Le secteur des télécoms s'offre un deuxième moment de suspens avec cette nouvelle échéance.

Les potentiels acheteurs, Bouygues Telecom, Iliad (Free) et Orange, avaient annoncé mi-avril être tombés d'accord sur un prix de vente avec l'opérateur au carré rouge, à hauteur de 20,35 milliards d'euros, mais de nombreux détails du contrat restaient à finaliser.

Depuis l'extension mi-mai de la période de négociations exclusives jusqu'au 5 juin, les opérateurs se gardent de tout commentaire officiel sur les échanges en cours.

"Ce type de dossier est d'une complexité sans nom", estime auprès de l'AFP une source proche des négociations.

Selon cette même source, si "tout le monde bosse dans un esprit constructif" pour parvenir à un accord rapidement, "plus personne n'est à deux jours près".

Deux issues sont privilégiées: un accord, ou une nouvelle extension de la période de négociations.

L'hypothèse d'un recul avec abandon des discussions apparaît quant à elle comme très improbable, après des mois d'échanges entre les trois potentiels acheteurs, regroupés au sein d'un consortium, et la maison mère de SFR, Altice France.

Accord inédit 

"Si ça devait être le cas, j'imagine qu'ils auraient jeté l'éponge il y a quelques semaines déjà", dit à l'AFP Renaud Kanayakis, associé au sein du cabinet 2023 Conseil.

"Côté Altice France, Patrick Drahi doit trouver une solution pour les actifs de SFR, toujours dans cette logique de réduction de sa dette", poursuit le spécialiste des télécoms.
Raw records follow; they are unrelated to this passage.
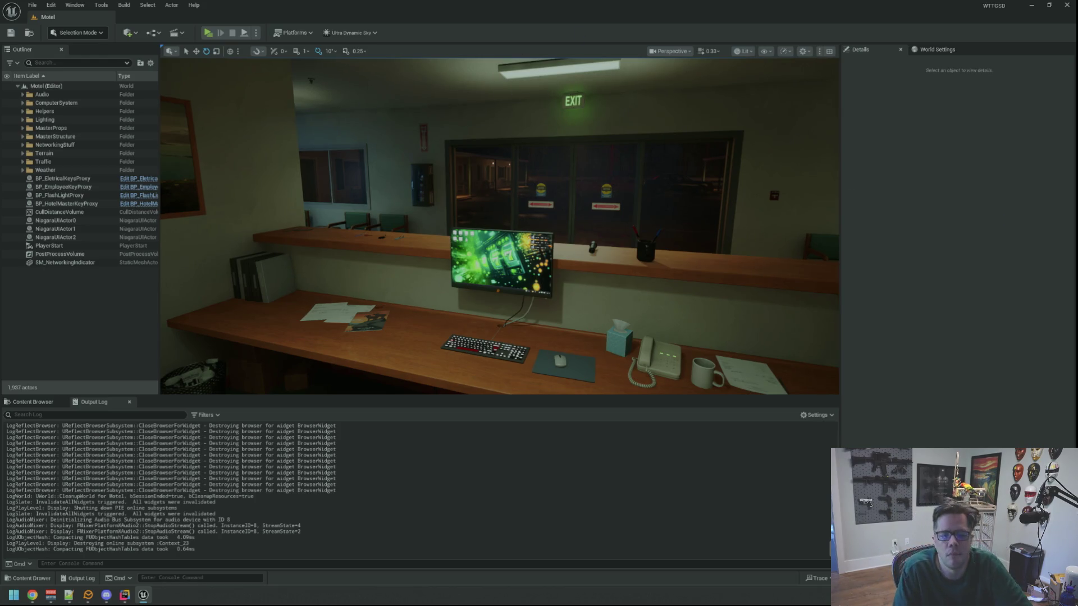
key("alt+Tab")
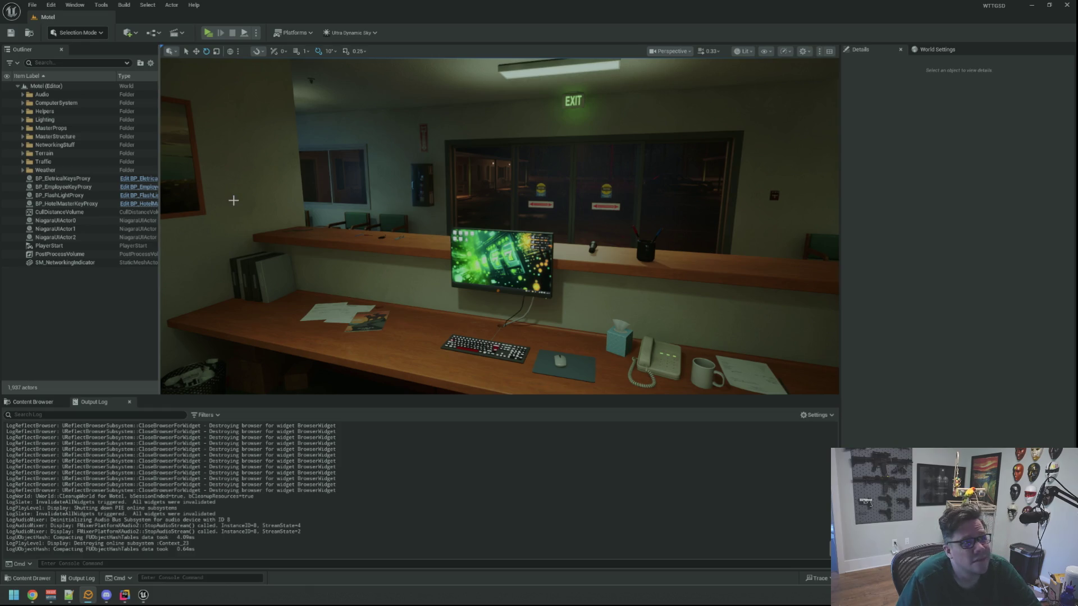
mouse_move(471, 188)
left_mouse_down()
mouse_move(457, 176)
mouse_move(444, 185)
mouse_move(489, 191)
mouse_move(478, 163)
mouse_move(474, 185)
left_mouse_up()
D'après plusieurs sources proches du dossier, l'un des points sensibles des négociations concerne les contours de la clause d'"earn out", qui définit un complément de prix en fonction de certains paramètres liés à l'entreprise rachetée.

Si les contours de l'éventuel deal final n'ont pas encore été réglés, ce premier accord sur le prix de vente, officialisé mi-avril avec l'ouverture de la période de négociations exclusives, constitue déjà un événement inédit dans un secteur des télécoms très compétitif.
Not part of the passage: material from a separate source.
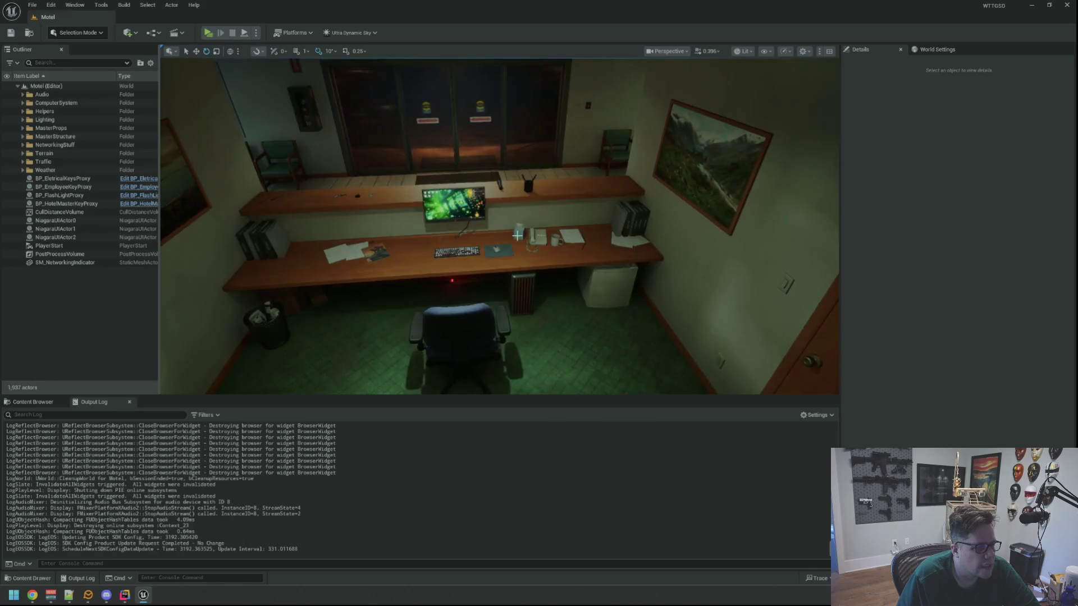
scroll(517, 217, "up", 5)
scroll(518, 217, "up", 5)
La réunion de trois concurrents au sein d'un même consortium d'acheteurs, puis la poursuite des discussions avec le groupe du milliardaire Patrick Drahi, après le refus d'une première offre de rachat à hauteur de 17 milliards d'euros, augurent d'une possible reconfiguration du marché.

Millions d'abonnés 

En cas de rachat de SFR, partagé entre les acheteurs, le secteur reviendrait alors à trois opérateurs, une situation jamais vue depuis l'arrivée de Free sur le marché du mobile en 2012.

Les 19,4 millions de clients mobiles et 6,1 millions de clients fixes seront répartis à terme vers Free, Bouygues ou Orange.

Si elle aboutit, l'opération restera soumise au contrôle des autorités de concurrence. La compétence de Bruxelles ou de Paris devra alors être tranchée, avant que ne s'ouvre une phase d'évaluation du dossier qui devrait prendre environ 18 mois.

Sur un marché à trois opérateurs, les observateurs du secteur s'attendent à une hausse des prix, qui devrait être relativement modérée selon de nombreux spécialistes.

En parallèle, les salariés de SFR, mais également ceux des autres opérateurs, ont émis des craintes au sujet de leurs emplois.

Tandis que le syndicat CFE-CGC Télécoms s'est inquiété d'une "casse sociale annoncée", les représentations syndicales CFDT chez Bouygues Telecom et SFR ont quant à elle demandé des "garanties concrètes pour l'emploi".